3D printing continues to evolve at lightning speed and is giving inventors access to great equipment that is affordable for the home or garage based workshop. Printers are a great tool, but their drawback is that you need a three dimensional CAD file of the part before you can print. Modeling parts in 3D requires extra software and expertise and needs to be considered coincidentally when considering purchasing a printer.
Students and teachers have no problem getting student licenses of professional software like SolidWorks, but there are still free and low cost options for the rest of us. TinkerCAD is a great free program for beginners as it has an intuitive interface and lots of pre-build designs that can be leveraged. For those with a bit more experience or need a more powerful tool, I recommend AutoDesk Fusion 360. It is fully featured and economical CAD software and is free to use for hobbyists and startups.
Unless you need an extremely big bed, I would stay in the $1000 range for an extruder based printer.
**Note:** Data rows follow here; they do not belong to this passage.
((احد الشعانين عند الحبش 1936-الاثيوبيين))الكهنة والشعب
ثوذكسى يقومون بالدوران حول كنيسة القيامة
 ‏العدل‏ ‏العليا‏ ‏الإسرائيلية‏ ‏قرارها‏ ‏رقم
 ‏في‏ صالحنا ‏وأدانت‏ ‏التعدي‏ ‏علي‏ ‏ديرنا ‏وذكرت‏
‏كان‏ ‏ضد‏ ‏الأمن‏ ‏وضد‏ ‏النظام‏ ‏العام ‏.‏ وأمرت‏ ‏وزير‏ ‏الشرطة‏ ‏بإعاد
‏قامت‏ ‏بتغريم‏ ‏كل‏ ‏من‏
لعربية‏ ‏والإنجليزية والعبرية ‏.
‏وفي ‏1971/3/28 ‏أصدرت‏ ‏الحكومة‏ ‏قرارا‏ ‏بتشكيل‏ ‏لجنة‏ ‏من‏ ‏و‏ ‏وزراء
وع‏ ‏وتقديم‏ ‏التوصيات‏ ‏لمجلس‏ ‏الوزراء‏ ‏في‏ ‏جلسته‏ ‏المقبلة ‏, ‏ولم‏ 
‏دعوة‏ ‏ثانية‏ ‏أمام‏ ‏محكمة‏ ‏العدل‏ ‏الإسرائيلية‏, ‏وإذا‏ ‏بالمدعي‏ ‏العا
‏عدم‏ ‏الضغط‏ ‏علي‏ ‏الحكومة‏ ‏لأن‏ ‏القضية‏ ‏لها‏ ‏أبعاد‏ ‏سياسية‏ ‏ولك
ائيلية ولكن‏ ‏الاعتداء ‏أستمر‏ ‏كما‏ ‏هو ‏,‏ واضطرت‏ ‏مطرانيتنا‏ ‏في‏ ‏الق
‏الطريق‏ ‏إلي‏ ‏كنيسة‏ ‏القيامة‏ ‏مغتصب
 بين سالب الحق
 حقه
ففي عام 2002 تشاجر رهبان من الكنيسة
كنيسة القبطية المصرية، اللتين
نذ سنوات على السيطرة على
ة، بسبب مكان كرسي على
The key is to get a printer that does not have proprietary filament cartridges and will allow you the flexibility to run commodity or specialized printer material. The Prusa i3 and Lulzbot Mini2 are both great options in that price range that offer great customer support and a wide range of materials.
Scott Tarcy from the Amazon show ?3D Print the Future? does a lot of extruder based printing and recommends the Ultimaker 2+ as it has proved to be very reliable in his lab. If you are more cost conscious and adventurous, I would recommend the Sainsmart Creality Ender-3. It is available for less than $300 and has a stiff platform and good printing. However, since it is a commodity printer from an overseas firm, the documentation and support are not going to be as good.
A Sainsmart Creality Ender-3 and a Lulzbot Taz running parts during the product development bootcamp I hosted in the Dominican Republic.